Kevin Bacon’s answer makes sense considering the idea of being the Bacon Brothers literally did start in the most modest of ways. The brothers had played music together since childhood without ever planning to do music together professionally. That began to change in 1995 when a long-time friend in the brothers’ hometown of Philadelphia who heard Kevin and Michael play offered to book them for a one-off gig at the local venue.

The show went well and word got out about the brothers -- who each had successful careers underway, with Kevin, of course, as an actor, and Michael as a songwriter, solo artist, and Emmy-winning writer of scores for film and other projects. More offers to play shows came in and eventually the bothers decided to continue writing music and performing as the Bacon Brothers.

Their first album, “Forosoco,” arrived in 1997, its title an acronym for the styles of music their songs encompassed -- folk, rock, soul and country.
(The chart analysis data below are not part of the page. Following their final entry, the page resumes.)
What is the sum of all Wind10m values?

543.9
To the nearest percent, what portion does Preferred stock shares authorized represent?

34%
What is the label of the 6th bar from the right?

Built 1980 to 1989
They’ve gone on to release nine more albums since then, while building an audience that now enables them to play large clubs and theaters across America.
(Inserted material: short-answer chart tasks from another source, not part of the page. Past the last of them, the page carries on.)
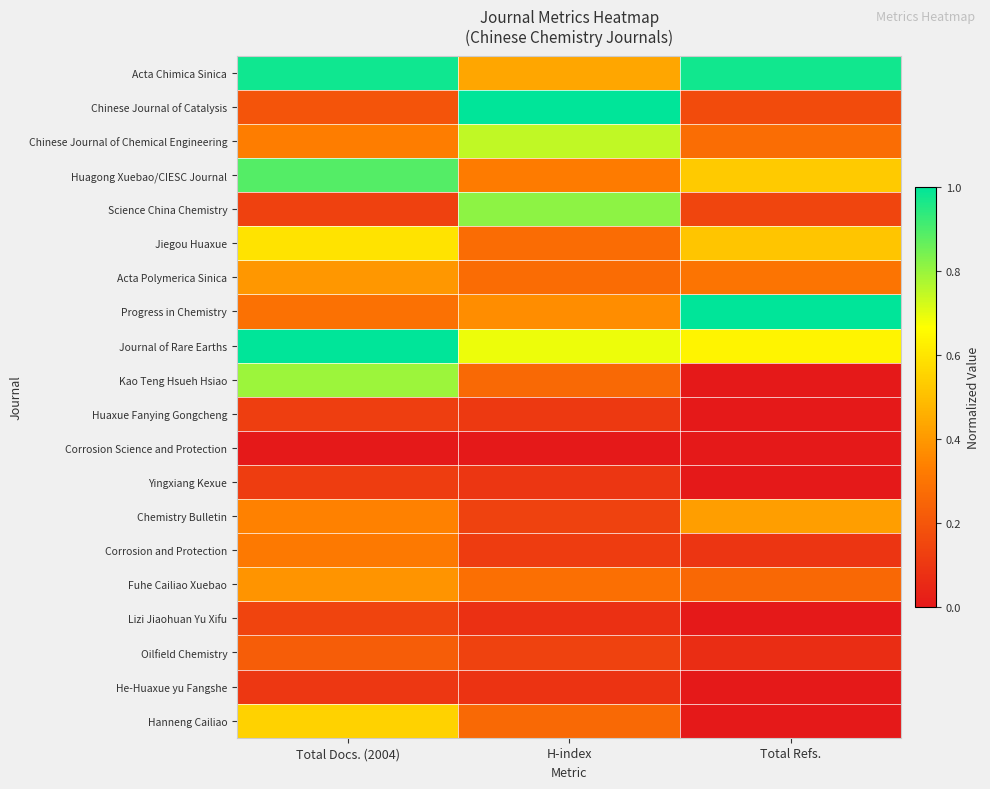

Count the number of data series in this chart.

20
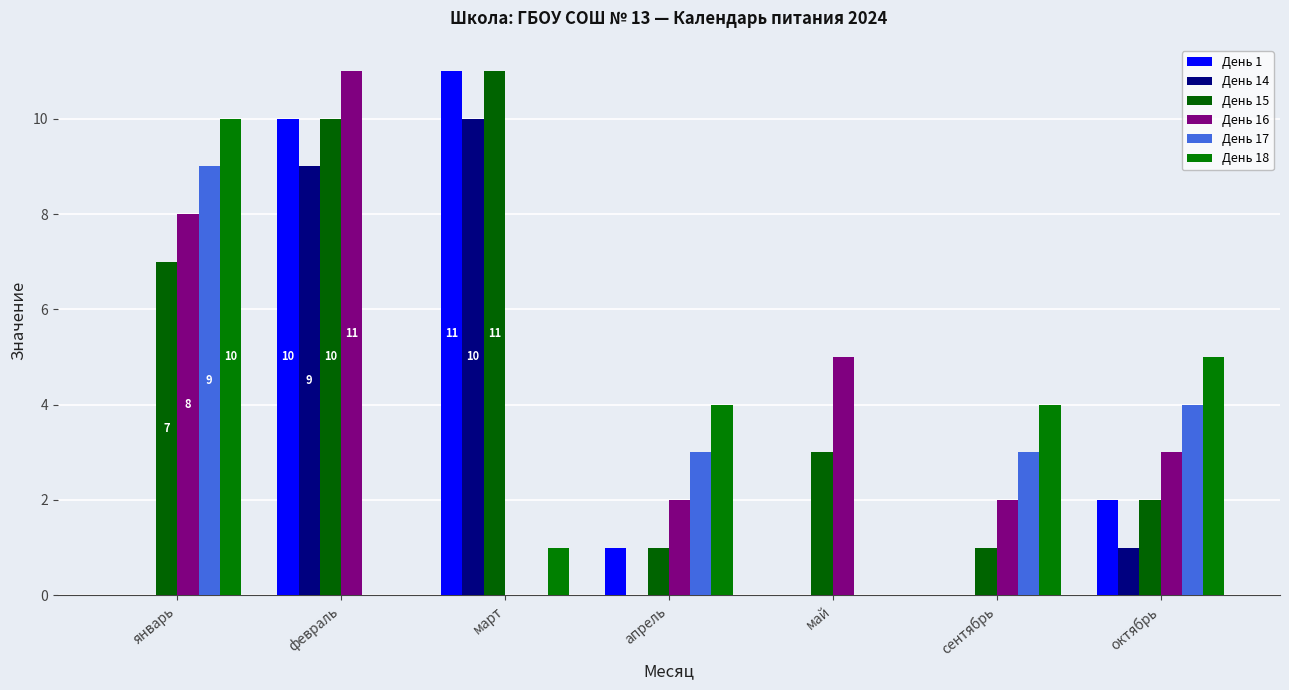

Is the value of День 17 at апрель greater than the value of День 1 at февраль?

No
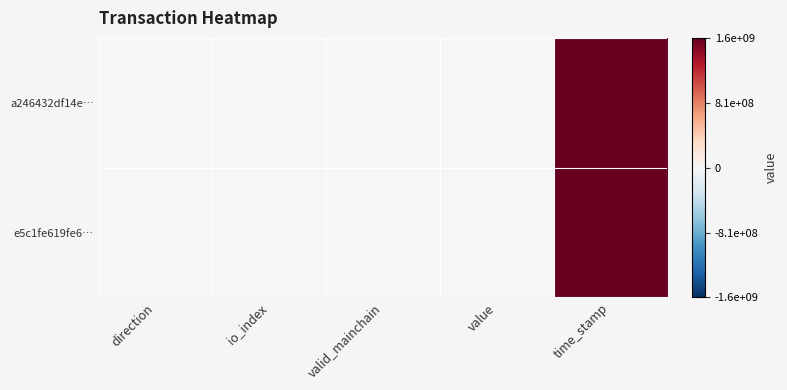

Which series has the largest total across all categories?

a246432df14e…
Joining his brother for the interview, Michael Bacon said a few factors have helped give the Bacon Brothers the longevity they have enjoyed, including contrasting their genre-evading sound, contrasts in their writing style (he said Kevin Bacon is more groove driven, while he’s melody focused) and a shared focus on writing good songs, as opposed to emphasizing solos or other elements of the music.

“Both of us are always in pursuit of writing a great song,” he said. “We're not in pursuit of shredding (on guitar), you know. or of more octave range or whatever that happens to be…We have different ideas about music, but we both love songs yeah well that's kind of the thing you've always kept at the core.”

Like their previous releases, the new album is plenty diverse. Its range spans stripped-back folk-centric material (“Dreams of the San Joaquin,”), cello-laced pop balladry (“Airport Bar”), a country-flecked examination of aging (“Old Bronco”), a bouncy pop tune (“Put Your Hand Up”), a full-bodied mid-tempo tune that splits the difference between rock and folk (“Losing The Night”) and the bluesy standout (“Live With The Lie”). And that’s not mentioning the album’s boldest song, “Take Off This Tattoo,” which gets some EDM touches via the production from Kevin Bacon’s son Travis, while a stinging violin solo that further energizes the song. Overall “Ballad of the Brothers” isn’t soft, and in fact is a bit more robust than the brothers’ other albums.

With the Bacon Brothers starting to tour in support of their new album, fans will see the brothers front what they feel is a first-rate band with three additional musicians. They plan to include a healthy number of new songs in the show.

“We like to interject new stuff,” Michael Bacon said. “After a while, you play a song for so long it's just sort of, it's rote. Whereas if we throw a new song in, you know, we don't have a ton of time to practice and the guys in our band are just, you can throw something at them at sound check and they'll play it perfectly that night. So that's a big advantage. And it's fun to put new songs in. You don't really understand how to do a song until you play it live. You learn an awful lot from the audience by doing that.”

The Bacon Brothers will be performing at Batavia Downs on Friday, July 26.